[DATASET RECORDS Boundary: Start]

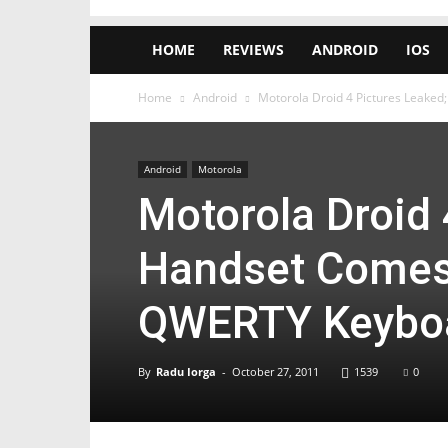
HOME
REVIEWS
ANDROID
IOS
Home
Android
Motorola Droid 4 Pictures Leake
Android
Motorola
Motorola Droid 
Handset Comes
QWERTY Keybo
By
Radu Iorga
-
October 27, 2011
1539
0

[DATASET RECORDS Boundary: End]

= REQUIREMENT =
Reproduce the lines of all the records above with every occurrence of "Motorola" swapped for "Lenovo" and everything else unchanged, omitting the picture placeholders.

= ANSWER =
HOME
REVIEWS
ANDROID
IOS
Home
Android
Lenovo Droid 4 Pictures Leake
Android
Lenovo
Lenovo Droid 
Handset Comes
QWERTY Keybo
By
Radu Iorga
-
October 27, 2011
1539
0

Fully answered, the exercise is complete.